Unemployment Compensation
In general, only workers who involuntarily leave their jobs are eligible for unemployment compensation. But that doesn't mean someone who quits won't file a claim. Such people can allege that they were forced out due to illegal or discriminatory practices, or they may misrepresent the circumstances under which they left.
The benefits paid to jobless workers are financed through federal and state unemployment taxes paid by employers like you. Every state imposes unemployment tax at a rate based on the amount of benefits that has been paid to your former workers. Therefore, you can lower your unemployment tax rate if you fire or lay off workers only when absolutely necessary, and use the proper procedures to do it. You should also routinely contest unemployment benefit claims when you think the worker is ineligible. In some states, you can lower your rate to zero, and pay no unemployment taxes at all. On the other hand, if you don't pay attention to these things, you may well find your unemployment taxes eating into your bottom line. To stay on top of the system, you need to know who’s eligible for unemployment benefits and what actions can disqualify an otherwise eligible worker.

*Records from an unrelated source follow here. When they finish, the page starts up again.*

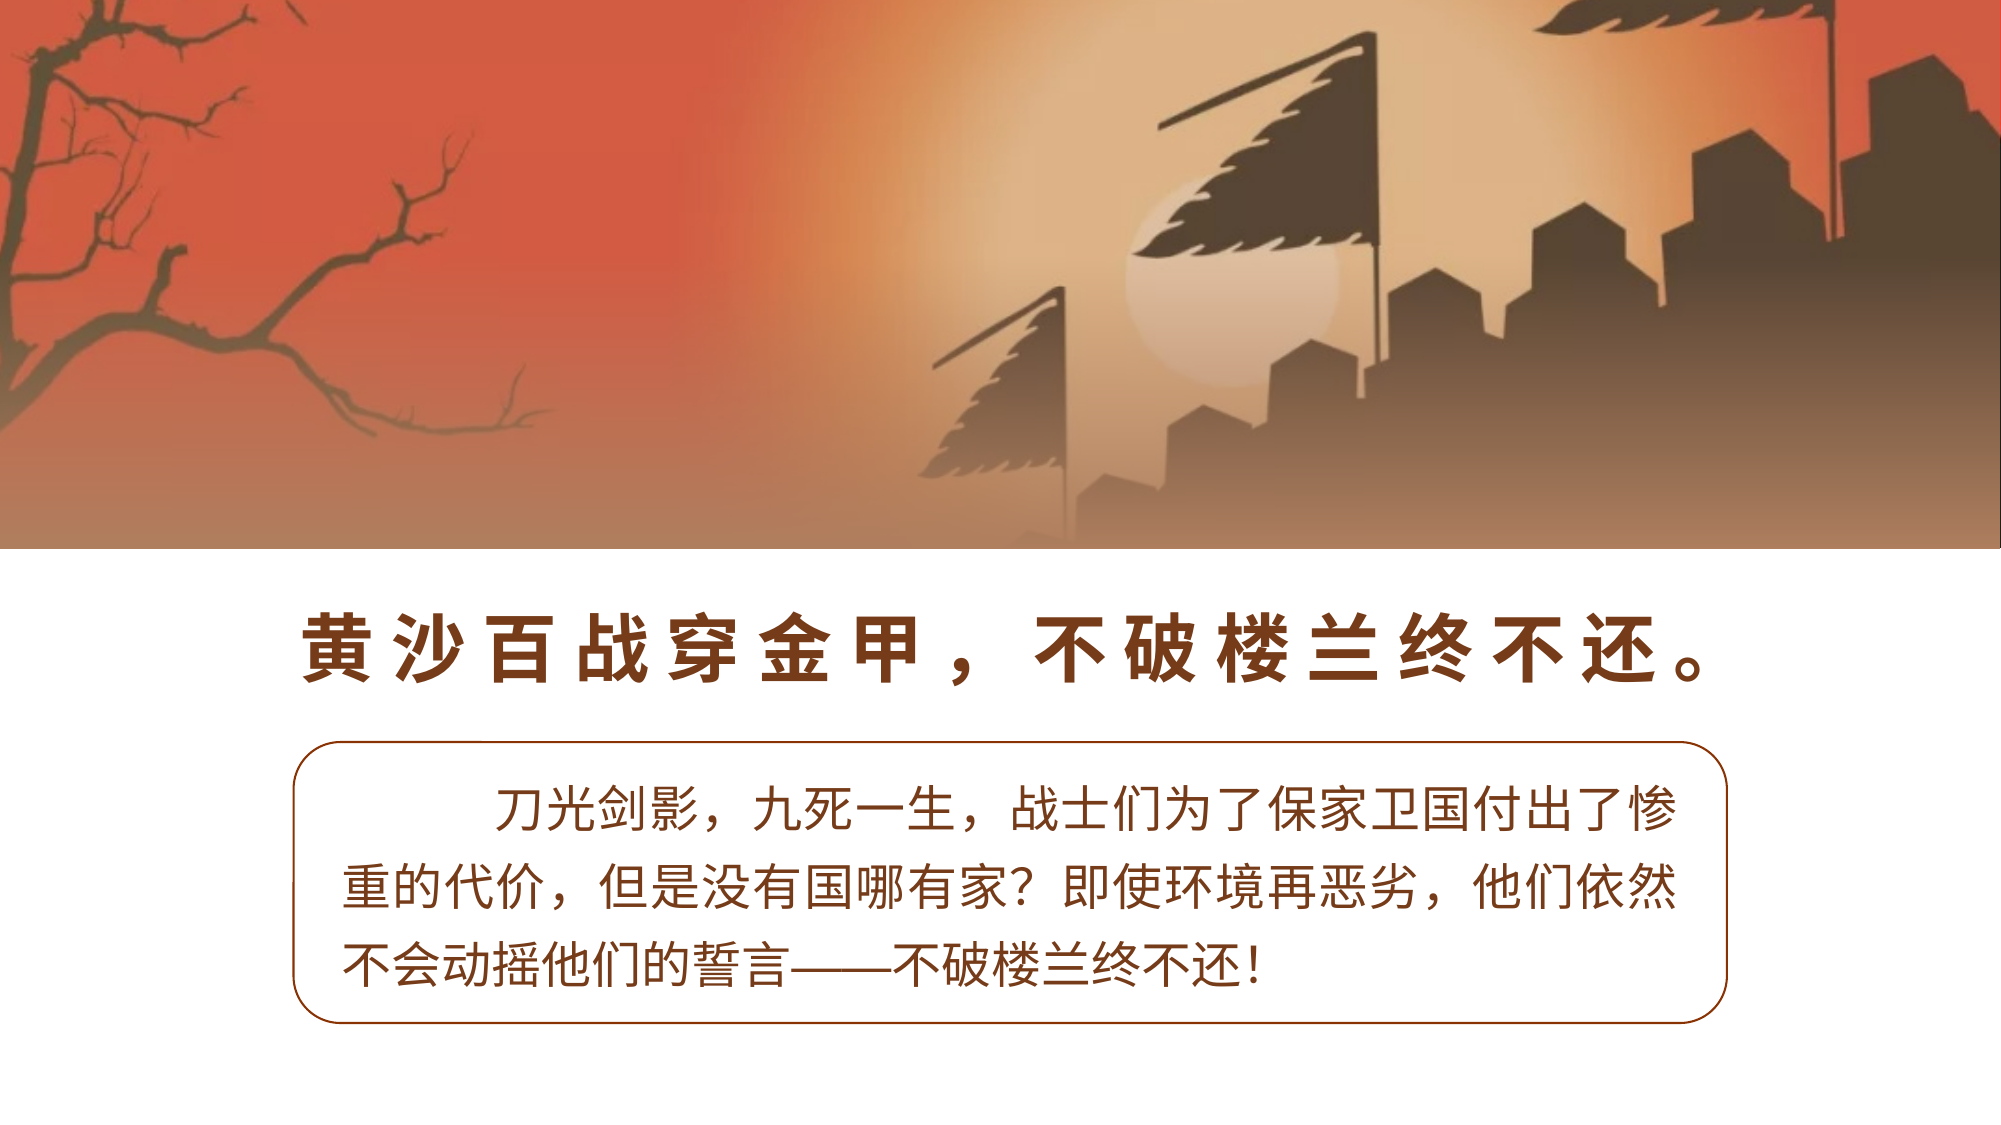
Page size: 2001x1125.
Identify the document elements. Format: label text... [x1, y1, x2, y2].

text_box 刀光剑影，九死一生，战士们为了保家卫国付出了惨重的代价，但是没有国哪有家？即使环境再恶劣，他们依然不会动摇他们的誓言——不破楼兰终不还！ [326, 752, 1692, 1001]
text_box [292, 740, 1728, 1025]
text_box 黄沙百战穿金甲，不破楼兰终不还。 [285, 566, 1716, 699]
picture [0, 0, 2001, 548]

There are a few other requirements that must be met before someone is eligible for unemployment benefits. If you think an ex-employee doesn't satisfy these requirements, consider contesting the payment of benefits.
- The worker must be truly unemployed. A worker who has a part-time job or is self-employed is ineligible for benefits.

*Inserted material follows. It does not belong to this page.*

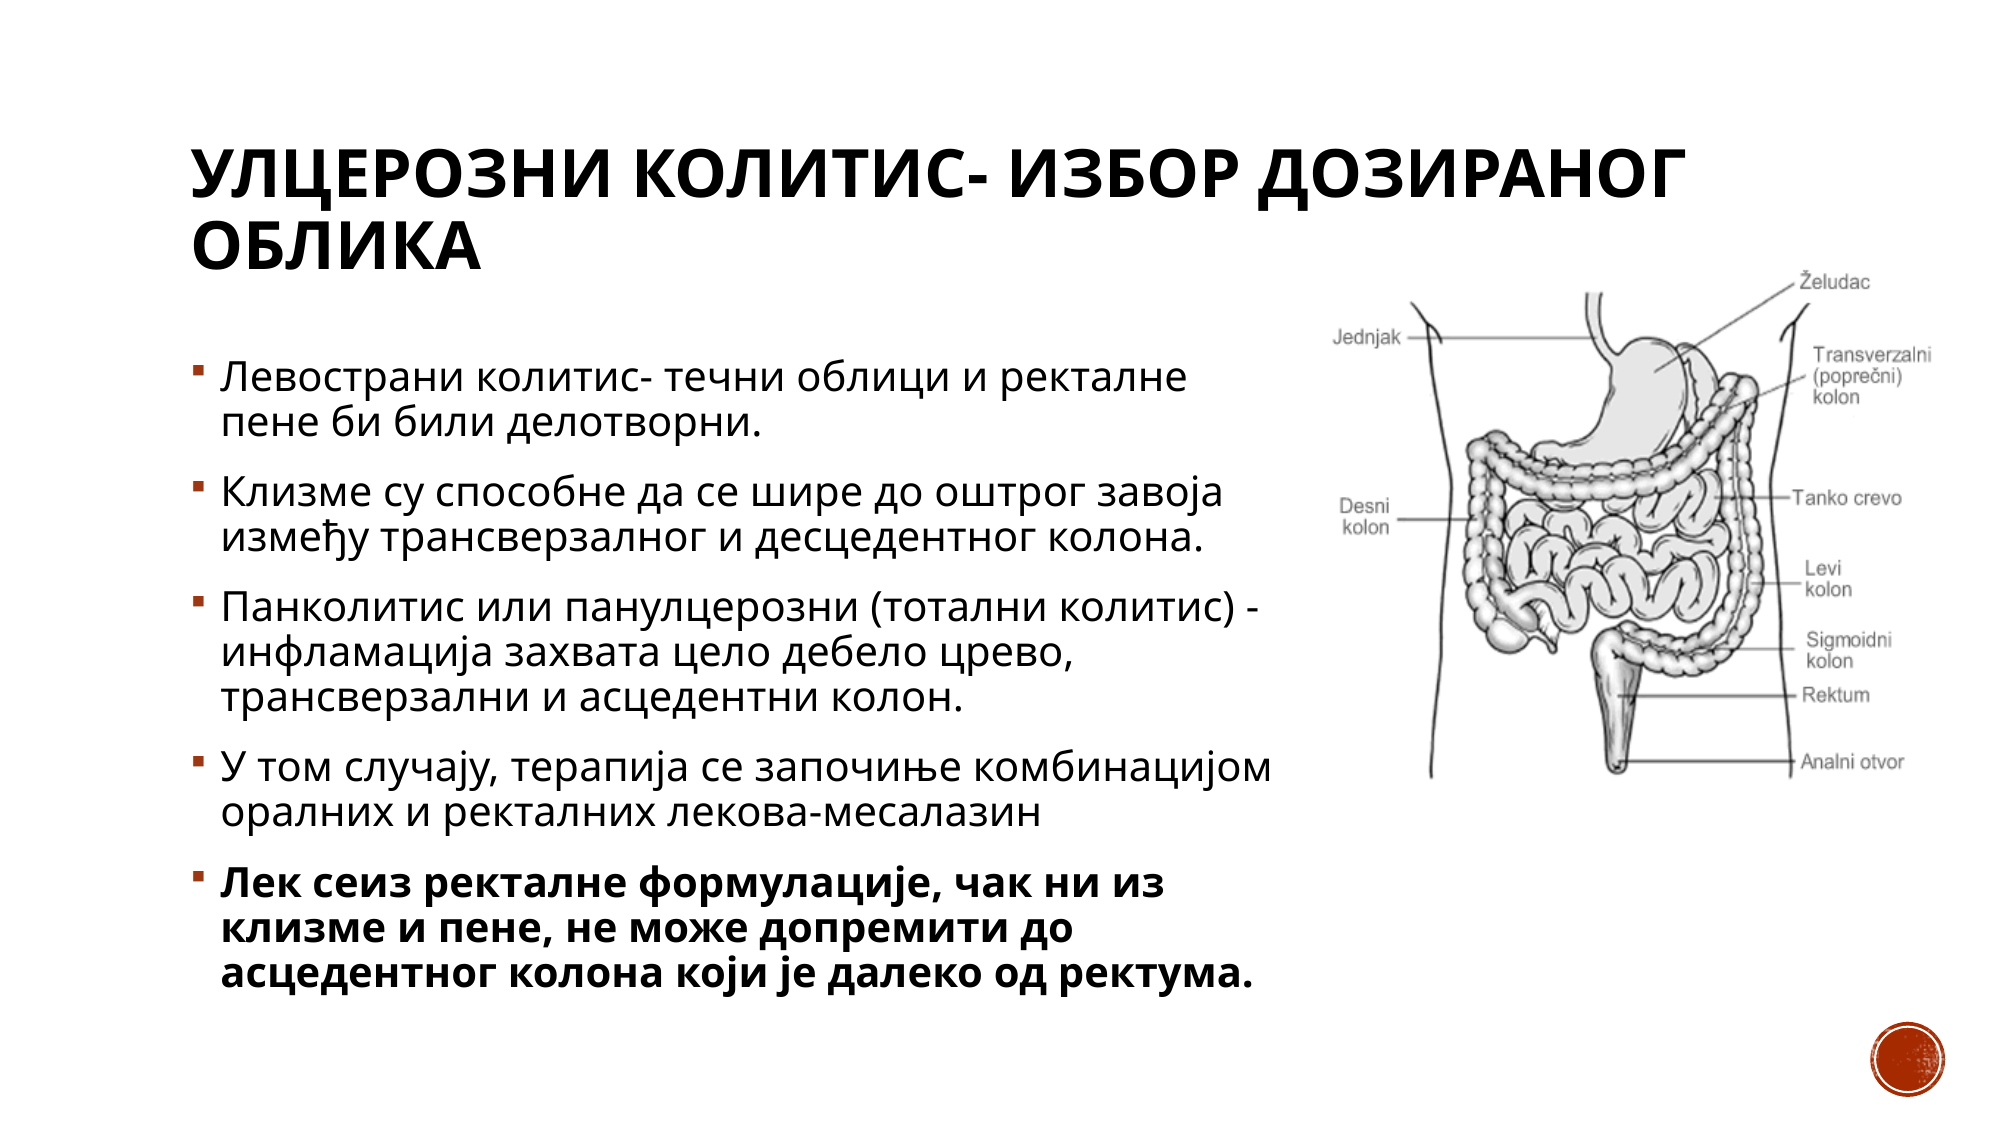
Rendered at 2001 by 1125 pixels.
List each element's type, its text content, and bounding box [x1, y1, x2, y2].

- The worker must make a claim for benefits at the local state employment office, and respond to any cards, letters, or requests to appear from the government.
- In most areas, the unemployment office also helps jobless workers find a new position, and the person must cooperate by filing job applications, interviewing, and accepting a suitable position if one turns up. In some states, a worker must report to the agency the number of job applications submitted each week, to prove that a job search is continuing.

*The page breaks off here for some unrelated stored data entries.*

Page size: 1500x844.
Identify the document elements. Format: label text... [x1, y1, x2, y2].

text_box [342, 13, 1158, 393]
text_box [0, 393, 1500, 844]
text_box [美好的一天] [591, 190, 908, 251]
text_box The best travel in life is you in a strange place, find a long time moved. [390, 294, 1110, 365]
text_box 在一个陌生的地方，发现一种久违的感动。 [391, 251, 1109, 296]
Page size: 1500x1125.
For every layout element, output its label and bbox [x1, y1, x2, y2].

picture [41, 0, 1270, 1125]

- The worker must be ready, willing, and able to work. That means his or her health must be good enough for work in a reasonable number of jobs that are available in your area. If the worker has enrolled in some type of school or training course, it must be approved by the state unemployment agency, or the worker must be willing to leave the course if school hours would conflict with a suitable job offer.
Some people otherwise eligible for benefits can still be disqualified from receiving benefits, based on how and why they lost their jobs. Generally, unemployment benefits are designed for people who are laid off because the employer doesn't have enough work for them, or who lose their jobs because of something the employer did wrong. So, workers will be disqualified if:
- The worker left the job voluntarily, without a good cause connected to the job. In all states, a worker who quits because the employer does something nasty like harassing or discriminating against him or her, or making a significant change in wages, hours, job duties, location, or other working conditions, has "good cause" to quit and won't be denied benefits. States differ in their interpretation of whether "good cause" includes quitting for health-related or personal reasons, such as a spouse’s relocation. Consult your attorney for the most up-to-date rules that apply to your area.
- The worker turned down a suitable job offer during the period of unemployment.
- The worker was fired for misconduct. In situations involving misconduct, documenting warnings and disciplinary measures taken will enable you to easily prove what happened and keep the worker from receiving benefits at your expense. Poor performance or incompetence is not usually considered misconduct. Although you have the right to fire a poor performer, he or she will probably be able to collect unemployment compensation.
- The worker is unemployed because of a strike or other work stoppage caused by a labor dispute.
- The worker is receiving workers’ compensation payments, Social Security payments, a private pension, or severance pay.
- The worker lied on the benefit claim or omitted some important information, in order to get or increase benefits.